David réfléchit, se remémorant toutes les raisons que Cobb lui avait données. Il n’a pas agi par cruauté. Il n’a jamais été cruel envers moi !
— C’est que, comprends-tu, je suis encore un élément très important pour le progrès scientifique. Et un élément… sur pied. Ils continuent de m’étudier pour voir ce qu’a donné leur travail. Il leur est nécessaire de me suivre jusqu’à ce que j’atteigne ma maturité complète afin de savoir…
— Pour ça, tu n’as pas de souci à te faire ! l’interrompit-elle en lui tapotant la cuisse. En ce qui concerne ta maturité, je peux, en tout cas, apporter mon témoignage. Je suis bien placée pour ça.
David se mit à rire.
— Oui, mais il y a d’autres complications. Sur la Terre, je n’ai pas de statut légal. Je ne suis citoyen d’aucun pays. Je ne suis inscrit nulle part, je n’ai jamais payé d’impôts…
— Tu peux devenir citoyen du Gouvernement mondial, répliqua fermement Evelyn. Il suffit de signer une demande.
— C’est vrai ?
— Dame !
Il essaya de s’imaginer sur la Terre, à Messine, la capitale du Gouvernement mondial.
— Peut-être, mais quand les médias auront découvert qui je suis, on me regardera comme un monstre.
Ce ne fut qu’après un interminable silence qu’Evelyn chuchota d’une voix presque inaudible :
— C’est exact.
4
Papa est rentré de Minneapolis cet après-midi avec les papiers signés. Maintenant, c’est la compagnie d’électricité qui est propriétaire de la ferme. Au lieu de donner du blé, la terre verra pousser des antennes qui capteront l’énergie provenant de l’espace.
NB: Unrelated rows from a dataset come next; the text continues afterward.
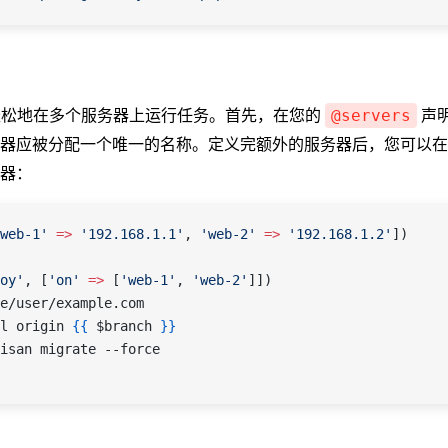
许您轻松地在多个服务器上运行任务。首先，在您的
声
@servers
务器应被分配一个唯一的名称。定义完额外的服务器后，您可以
器：
web-1'
 =>
 '192.168.1.1'
, 
'web-2'
 =>
 '192.168.1.2'
])
oy'
, [
'on'
 =>
 [
'web-1'
, 
'web-2'
]])
e/user/example.com
l origin 
{{
 $branch
 }}
isan migrate --force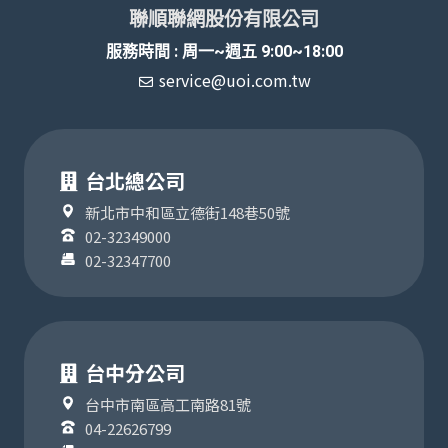
聯順聯網股份有限公司
服務時間 : 周一~週五 9:00~18:00
service@uoi.com.tw
台北總公司
新北市中和區立德街148巷50號
02-32349000
02-32347700
台中分公司
台中市南區高工南路81號
04-22626799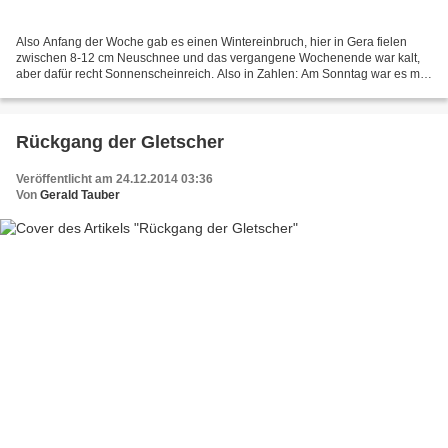
Also Anfang der Woche gab es einen Wintereinbruch, hier in Gera fielen
zwischen 8-12 cm Neuschnee und das vergangene Wochenende war kalt,
aber dafür recht Sonnenscheinreich. Also in Zahlen: Am Sonntag war es mit
-3°C recht kalt, dafür schien die Sonne...
Rückgang der Gletscher
Veröffentlicht am 24.12.2014 03:36
Von
Gerald Tauber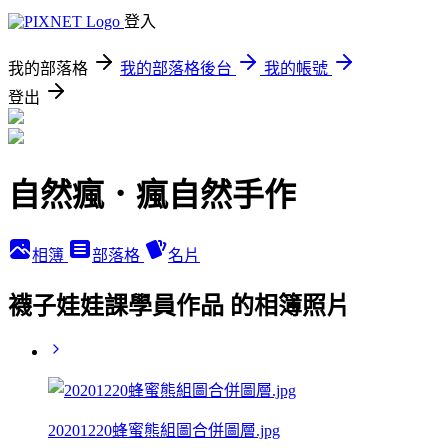
登入
我的部落格
我的部落格後台
我的帳號
登出
自然瘋．瘋自然手作
相簿
部落格
名片
襪子娃娃課學員作品 的相簿照片
20201220蜂蜜熊組圖合併圖層.jpg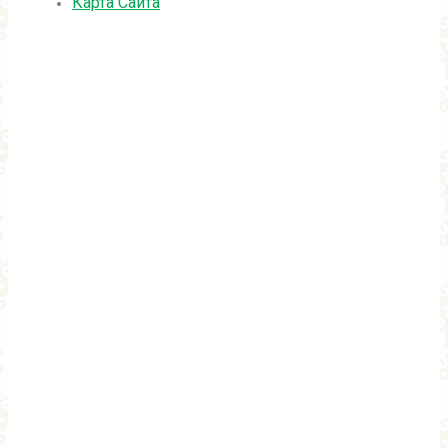
Карта Сайта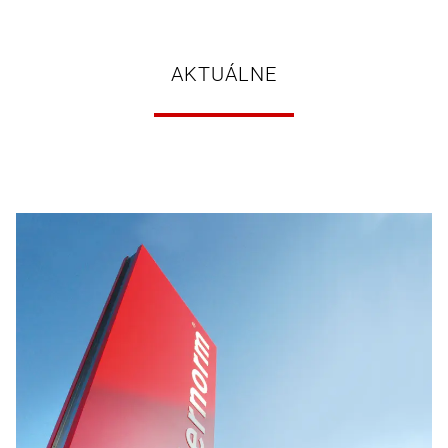
AKTUÁLNE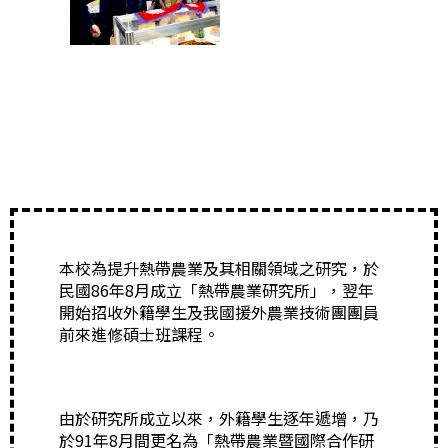
本校為提升熱帶農業及其相關領域之研究，於
民國86年8月成立「熱帶農業研究所」，翌年
開始招收外籍學生及我國援外農業技術團團員
前來進修碩士班課程。
由於研究所成立以來，外籍學生逐年遞增，乃
於91年8月間更名為「熱帶農業暨國際合作研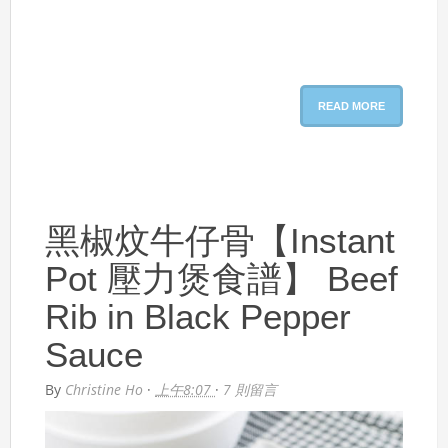
READ MORE
黑椒炆牛仔骨【Instant
Pot 壓力煲食譜】 Beef
Rib in Black Pepper
Sauce
By
Christine Ho
·
上午8:07
·
7 則留言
Maman a pleuré malgré tous ses efforts pour retenir ses larmes. Mais après le temps invraisemblable qu’on a eu pendant tout le printemps, papa n’avait plus guère de solution. Il nous l’a bien souvent expliqué. Je crois d’ailleurs qu’il le faisait pour que maman lui pardonne. Ce n’est pas qu’elle lui en veuille, non, mais… quoi ! la ferme appartient à la famille depuis six générations et maintenant elle va tomber entre les mains d’étrangers, d’une compagnie qui n’utilisera même pas la terre pour ce à quoi elle doit servir — faire pousser des plantes.
Il continue de pleuvoir. Cela dure depuis huit jours de rang. Même si on avait fait les semailles, tout aurait été emporté à l’heure qu’il est. Pas étonnant que les banques n’aient pas lâché un fifrelin ! Il était notoire que la compagnie avait des visées sur nos terres — et celles des voisins — et cela ne les a pas incitées à venir à notre aide.
Ce n’est pas vrai, cette pluie ! Ça dégringole sans discontinuer. Je n’avais encore jamais vu ça. Et maman et papa… la pluie les a liquéfiés, eux aussi. Ils n’ont plus de couleurs, plus de vie. Elle a tout emporté, tout délité.
Blanche et calcinée, l’antique cité de Messine somnolait sous l’implacable soleil de Sicile. Le vert intense des oliveraies cernait encore la ville et la Méditerranée miroitait, bleue comme ce n’était pas possible. De l’autre côté du détroit se silhouettaient les collines brunes et trapues de la Calabre, misérables, usées comme les épaules des paysans déguenillés de la région.
La Nouvelle-Messine dominant la vieille ville était, elle aussi, d’une blancheur éblouissante mais ses tours étaient faites de plastique, de verre et d’acier étincelant. Elles se dressaient, hautes et altières, monuments à la gloire du jeune Gouvernement mondial, à l’écart de l’ancienne bourgade épuisée, croupissant dans la misère. Là, pas de mendiants dans les rues, pas d’enfants crasseux sous-alimentés au ventre gonflé errant dans ses larges avenues.
Les tours du siège du Gouvernement mondial étaient reliées entre elles par des passerelles encloses dans des parois de verre. Jamais les hommes et les femmes qui y travaillaient n’avaient à exposer leur épiderme au brasier du soleil sicilien. Jamais ils ne sentaient la caresse de la brise de la Méditerranée, jamais ils ne cherchaient l’ombre providentielle d’un auvent, jamais ils n’affrontaient la poussière des ruelles tortueuses, jamais ils ne respiraient l’odeur contaminée de la pauvreté et de la maladie.